SAMIN-NEWS.com, Menteri Koordinator Bidang Politik, Hukum dan Keamanan (Menko Polhukam) Mahfud MD menyatakan pemerintah tidak pernah membahas terkait isu yang sedang berkembang saat ini yaitu terkait penundaan Pemilihan Umum 2024 dan perpanjangan masa jabatan presiden.

Mahfud menegaskan sikap pemerintah tetap sama yakni mematuhi jadwal Pemilu yang telah disepakati semua pihak pada 14 Februari 2024. Begitu juga dengan penambahan masa jabatan presiden untuk memperpanjang satu tahun atau lebih sama sekali tidak pernah ada pembahasan tersebut.

Menurutnya, Presiden justru meminta kepada jajaran kabinetnya untuk mendukung dan menyiapkan segala sesuatunya sehingga berjalan lancar. Rapat itu dilakukan hingga dua kali pada 14 dan 27 September 2021.

“Isinya, pertama memastikan pemilu 2024 berjalan aman, lancar, tidak memboroskan anggaran, tidak terlalu lama masa kampanyenya dan juga tidak terlalu lama jarak antara pemungutan suara dan hari pelantikan pejabat-pejabat hasil pemilu dan Pemilihan Kepala Daerah (Pilkada) 2024,” kata Mahfud dalam keterangannya, Senin (7/3/2022).
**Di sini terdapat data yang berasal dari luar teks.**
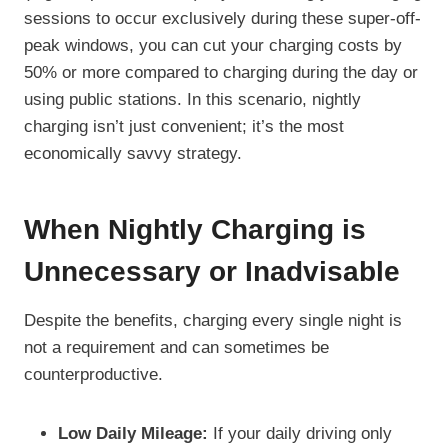
sessions to occur exclusively during these super-off-
peak windows, you can cut your charging costs by
50% or more compared to charging during the day or
using public stations. In this scenario, nightly
charging isn’t just convenient; it’s the most
economically savvy strategy.
When Nightly Charging is
Unnecessary or Inadvisable
Despite the benefits, charging every single night is
not a requirement and can sometimes be
counterproductive.
Low Daily Mileage:
If your daily driving only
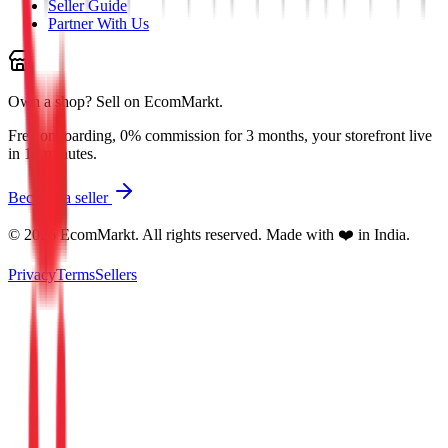
Seller Guide
Partner With Us
Own a shop?
Sell on EcomMarkt.
Free onboarding, 0% commission for 3 months, your storefront live
in 10 minutes.
Become a seller
©
2026
EcomMarkt. All rights reserved. Made with ❤️ in India.
Privacy
Terms
Sellers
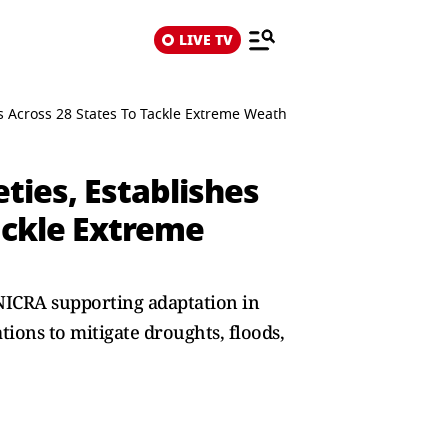
LIVE TV
es Across 28 States To Tackle Extreme Weather Risks
ties, Establishes
Tackle Extreme
 NICRA supporting adaptation in
ations to mitigate droughts, floods,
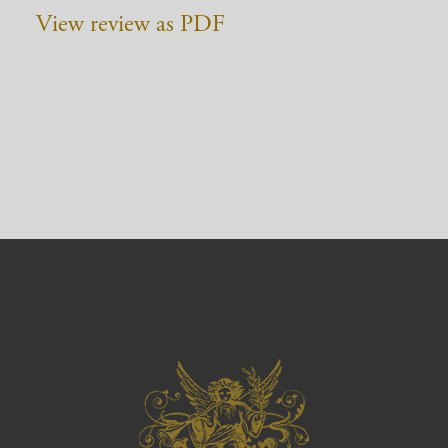
View review as PDF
Ia melanjutkan, itu dilakukan agar suhu politik menjelang pembentukan kabinet baru tahun 2024 tidak terlalu lama. Saat Rapat tersebut, Menko Polhukam, Mendagri dan Kepala BIN diminta presiden untuk berkomunikasi dengan KPU, Bawaslu, DKPP dan DPR guna menentukan jadwal pemilu.

Kemudian tanggal 27 September rapat kabinet yang dipimpin presiden menyetujui usulan pemungutan suara dilakukan tanggal 8 atau 15 Mei 2024. Akan tetapi, selanjutnya hasil rapat kabinet opsi waktu pemilu disampaikan dalam rapat antara KPU, DPR, dan pemerintah ternyata DPR dan KPU tidak setuju dan mengajukan alternatif lain.
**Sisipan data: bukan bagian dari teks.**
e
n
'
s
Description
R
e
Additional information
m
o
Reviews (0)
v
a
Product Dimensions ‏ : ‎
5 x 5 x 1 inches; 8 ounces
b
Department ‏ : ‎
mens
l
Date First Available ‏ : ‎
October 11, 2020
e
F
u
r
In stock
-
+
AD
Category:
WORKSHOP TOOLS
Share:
Kemudian, Mahfud menambahkan presiden berkomunikasi langsung dengan KPU di istana merdeka pada 11 November 2021 dan Presiden Jokowi menyatakan setuju pemungutan suara dilaksanakan 14 Februari 2024.

“Jokowi juga menekankan supaya betul-betul mempersiapkan semua instrumen yang diperlukan untuk pelaksanaan pemilu dan pilkada serentak 2024. Dengan demikian sikap presiden sudah jelas tentang jadwal penyelenggaraan pemilu tahun 2024,” pungkasnya.